One thing I've done when faced with a dilemma such as milehimama is offer the excess parts for free on a website such as craigslist or freecycle.org. I'm in California and a lady on the East Coast, Connecticut I think it was, contacted me for a blender jar I was offering after the power components conked out. She paid the shipping for me to send it to her which was still much cheaper than her buying a replacement. (I did not ship it until I'd received her payment and it cleared my bank.)

Brenda said...

In the midst of our butter yellow kitchen with the cream colored frig is a...1970s brown stove.

It was there when the young people who had this house before us lived here. I suspect it has been here since almost the first owner.

However, it works just great so why replace it. As I said on my blog at one time, I look at it as another antique.

You are SO right, though.

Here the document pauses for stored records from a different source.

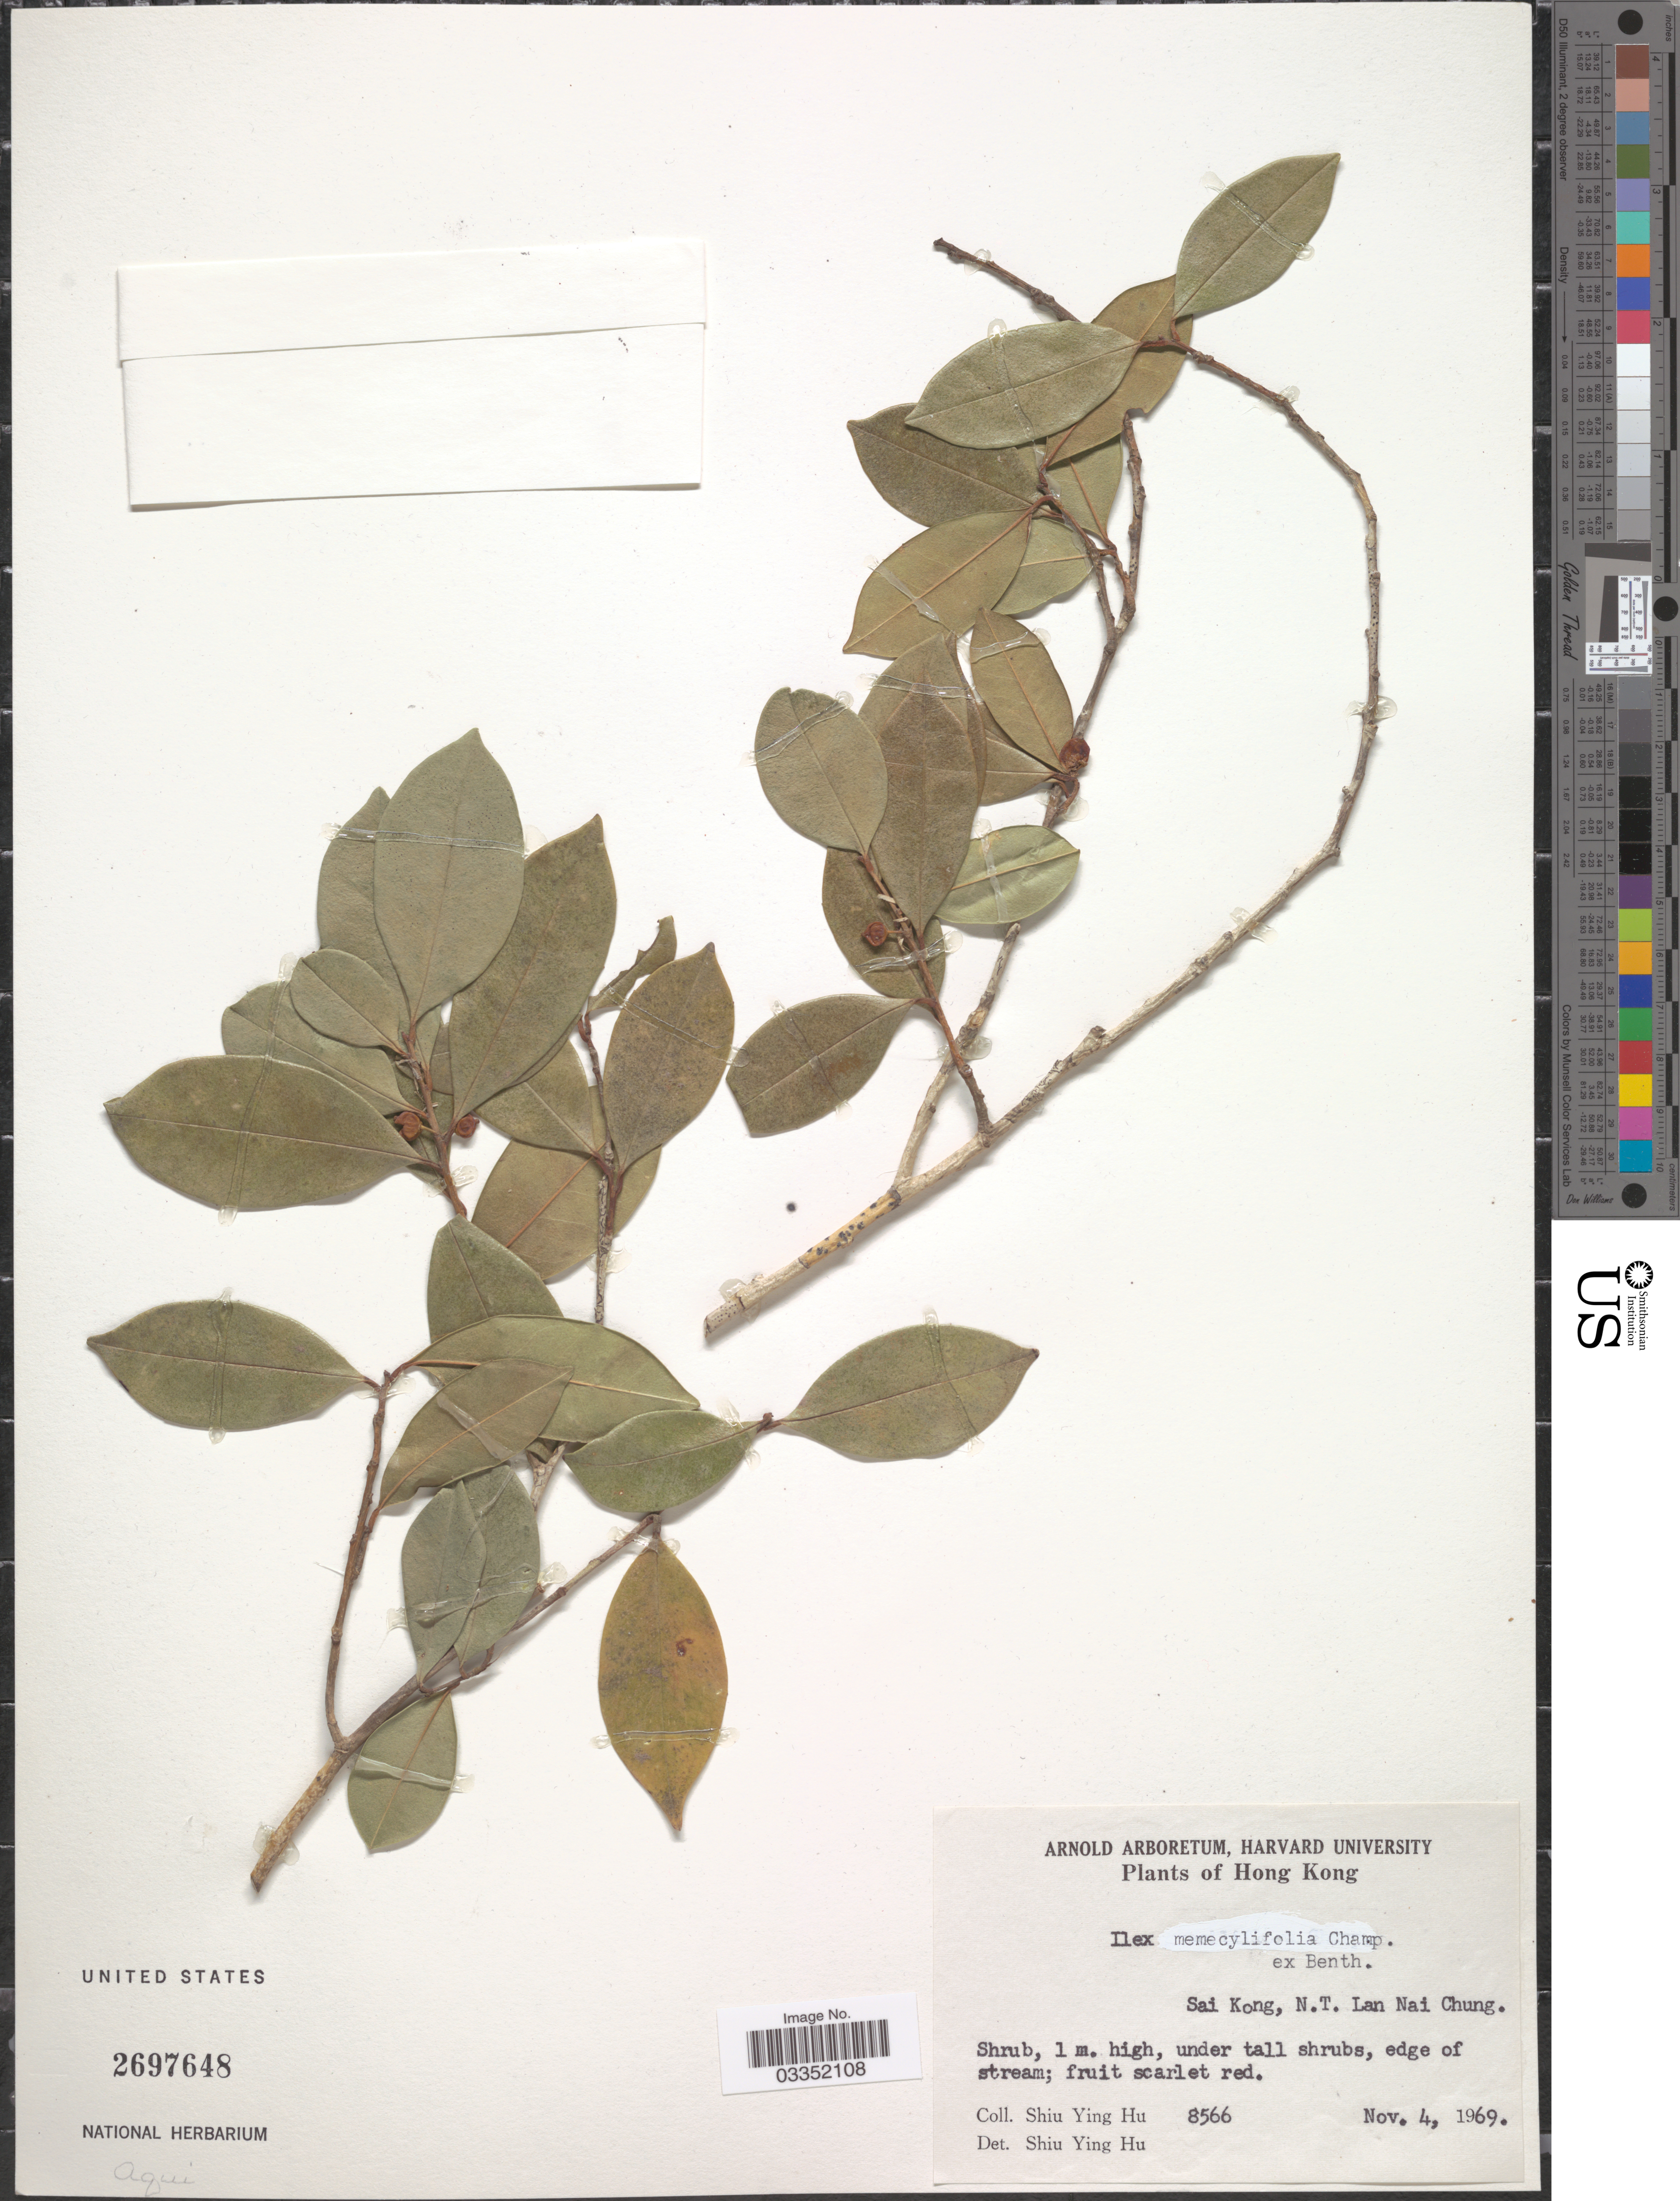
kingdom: Plantae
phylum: Tracheophyta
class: Magnoliopsida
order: Aquifoliales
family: Aquifoliaceae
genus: Ilex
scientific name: Ilex memecylifolia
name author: Champ. ex Benth.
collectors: S. Y. Hu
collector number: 8566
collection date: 1969-11-04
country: China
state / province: Hong Kong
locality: Sai Kong, N.T. Lan Nai Chung.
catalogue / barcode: US 2697648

They really do not make things like they used to!

debbie said...

Enjoyed the post. To coffeemamma, fyi we just solved the same problem of "disposable" makers by buying an inexpensive filter holder that will fit nicely over the mouth of a thermos. We pour through the boiling water, cap the thermos, and our coffee tastes better than in a maker, no additional costs to keep the warming burner on, no extra "toasting" of the coffee, and once it does get cold, it can be reheated quickly in a microwave or stovetop. To the lady who bought the used bread machine for the replacement part, I hope you returned the rest of the unit to the thrift store in case somebody else needed to replace only the body part of theirs that broke down. I try to purchase the more expensive items when the quality is obviously much better and also when it's an item that one of us would know how to repair or re-use as needed until it really wears out. Look for ways to avoid the "disposable" inexpensive items that the box stores keep trying to sell us -- challenging but so important.

Anonymous said...

I so agree with this entry! I too have discovered that there are household items and clothing items esp. that are just better if you buy better. Sure, there are some things I don't mind being disposable (napkins, occasionally plates, diapers), but when it comes to my underwear and my son's socks, it needs to last. I started buying Victoria's Secret undies several years ago (at their semi-annual sales) because I discovered they lasted better - I still have pairs from probably three years ago that are in good condition. However, when I last bought some last summer, not only do they cost probably a dollar more than they used to, they're already wearing out! What's up with that?!?!